§ Assignment
Copy the stretch from "- •When I start going on and on about beer, you" through "know, how do YOU stay so skinny drinking all that beer?" word for word from the piece about comments bar customers make.

§ Excerpt provided
An average day. And as much as I'd like to shut it down each time, this is the hospitality industry and the goal is to keep customers coming back... And keeping a tense smile plastered to my face.
- •When I start going on and on about whiskey, you say: "It's just surprising to hear a girl know so much about that stuff."Well, I'm a woman, and I just fucking schooled you.
- •When I start going on and on about beer, you say: "wow, most girls aren't into beer."Well, I'm a woman, and I am.
- •Alternatively, "how do you stay so skinny drinking all that beer?"I don't know, how do YOU stay so skinny drinking all that beer?
- •When I talk about food, "no way you eat that stuff!" Or even, "you're not a person who eats."I do. I am. ...sorry??? (Definitely not sorry)
- •"I love your tattoos!" Me: "thanks!" You: *grab my arm from across the bar to take a closer look.*Was that an invitation to touch me? No.
- •"Those jeans are MUCH better than the ones your usually wear! I love those."Ok, thanks.
- •"You should wear those more. Don't you want to look sexy?"Yup. I got it. Understood. Please stop.

§ Records
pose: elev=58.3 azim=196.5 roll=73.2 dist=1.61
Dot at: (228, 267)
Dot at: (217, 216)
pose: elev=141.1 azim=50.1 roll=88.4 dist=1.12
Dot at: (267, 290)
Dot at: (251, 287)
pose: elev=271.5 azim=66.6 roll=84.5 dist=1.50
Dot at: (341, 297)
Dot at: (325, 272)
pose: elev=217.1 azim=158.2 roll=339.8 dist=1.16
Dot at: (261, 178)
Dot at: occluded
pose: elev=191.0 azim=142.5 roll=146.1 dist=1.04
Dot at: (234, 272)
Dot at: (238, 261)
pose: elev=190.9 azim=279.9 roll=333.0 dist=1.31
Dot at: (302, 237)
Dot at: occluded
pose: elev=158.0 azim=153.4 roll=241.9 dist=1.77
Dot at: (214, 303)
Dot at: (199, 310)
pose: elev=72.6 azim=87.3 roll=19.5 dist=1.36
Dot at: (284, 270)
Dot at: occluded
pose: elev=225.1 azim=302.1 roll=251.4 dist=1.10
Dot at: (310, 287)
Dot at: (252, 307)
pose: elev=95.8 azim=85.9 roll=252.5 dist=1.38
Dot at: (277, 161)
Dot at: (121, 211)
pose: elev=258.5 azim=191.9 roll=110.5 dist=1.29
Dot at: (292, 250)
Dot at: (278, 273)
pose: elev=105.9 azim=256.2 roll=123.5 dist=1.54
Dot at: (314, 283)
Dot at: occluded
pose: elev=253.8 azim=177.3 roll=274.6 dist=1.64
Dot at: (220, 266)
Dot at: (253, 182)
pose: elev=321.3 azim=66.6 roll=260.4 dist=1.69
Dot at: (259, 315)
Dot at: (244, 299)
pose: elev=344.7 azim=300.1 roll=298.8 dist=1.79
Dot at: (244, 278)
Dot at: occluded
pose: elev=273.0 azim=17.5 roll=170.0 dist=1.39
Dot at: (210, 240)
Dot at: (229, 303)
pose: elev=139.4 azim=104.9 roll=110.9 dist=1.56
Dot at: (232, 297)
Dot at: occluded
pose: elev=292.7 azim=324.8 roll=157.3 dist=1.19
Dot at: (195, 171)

§ Solved problem
- •When I start going on and on about beer, you say: "wow, most girls aren't into beer."Well, I'm a woman, and I am.
- •Alternatively, "how do you stay so skinny drinking all that beer?"I don't know, how do YOU stay so skinny drinking all that beer?